↓
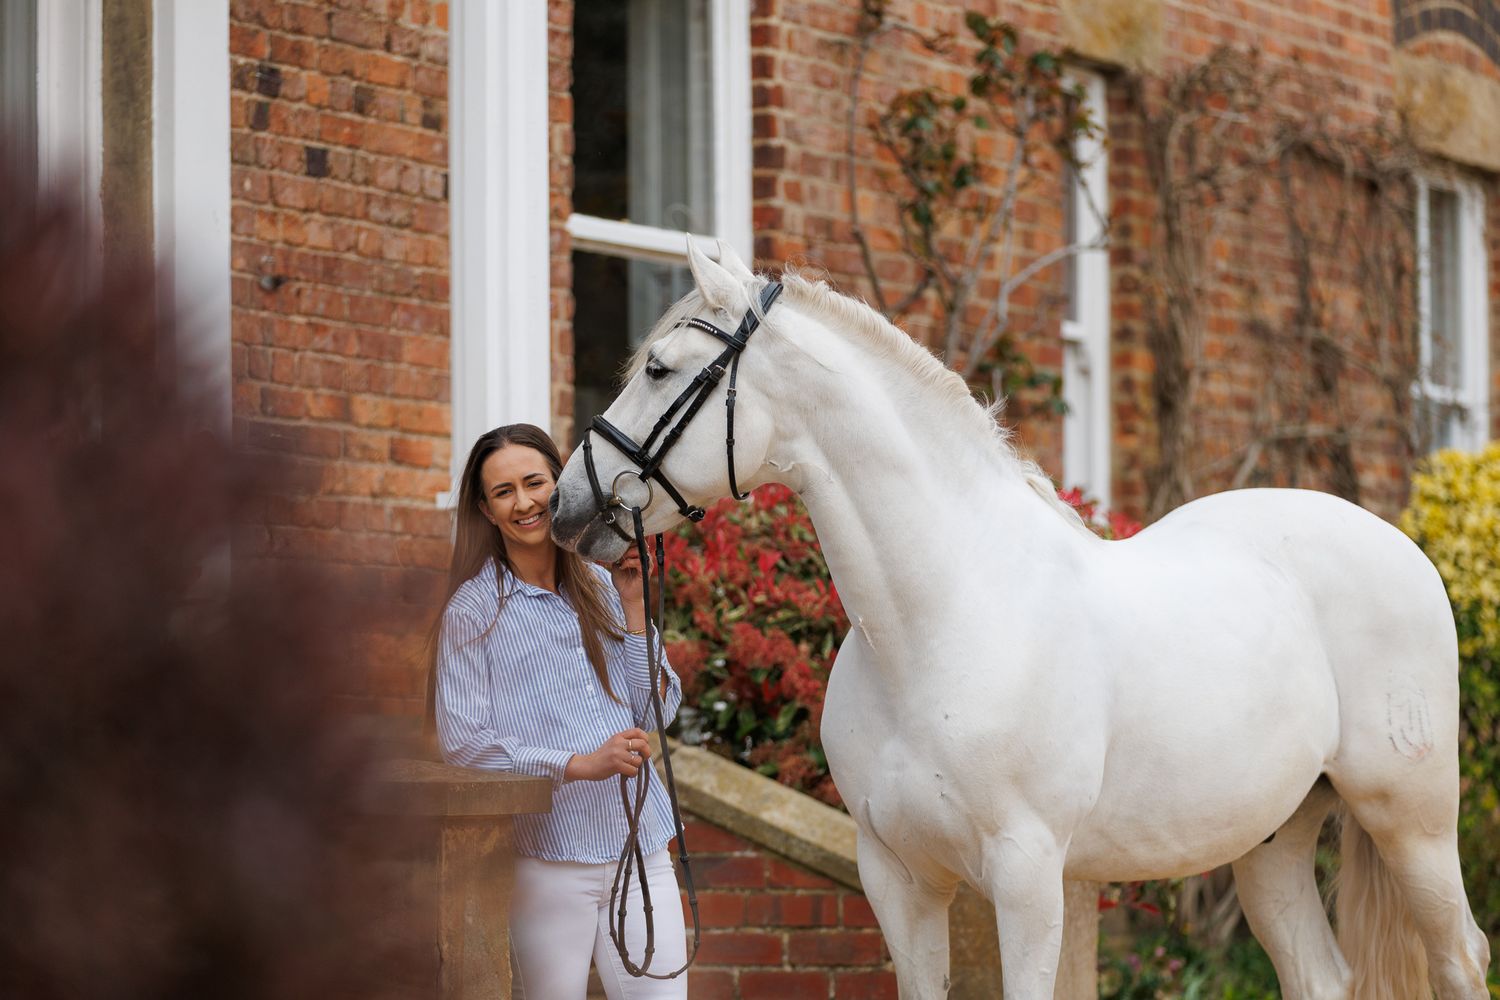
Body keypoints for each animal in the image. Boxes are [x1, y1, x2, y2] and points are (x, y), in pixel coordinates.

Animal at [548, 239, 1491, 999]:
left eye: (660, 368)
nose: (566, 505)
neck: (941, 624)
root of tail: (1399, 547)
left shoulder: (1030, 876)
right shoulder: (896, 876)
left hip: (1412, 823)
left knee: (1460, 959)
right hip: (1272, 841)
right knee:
↑
# Exercise brief
Everything from the first line of the entries above through the line with "left shoulder: (1030, 876)" should be duplicated exactly, except the pictures.

# Answer for this exercise
Body keypoints for each animal in the image. Boxes are [x1, y1, x2, y2] and points are (x, y), in pixel coordinates.

Animal at [548, 239, 1491, 999]:
left eye: (660, 368)
nose: (566, 505)
neck: (941, 624)
root of tail: (1399, 547)
left shoulder: (1030, 876)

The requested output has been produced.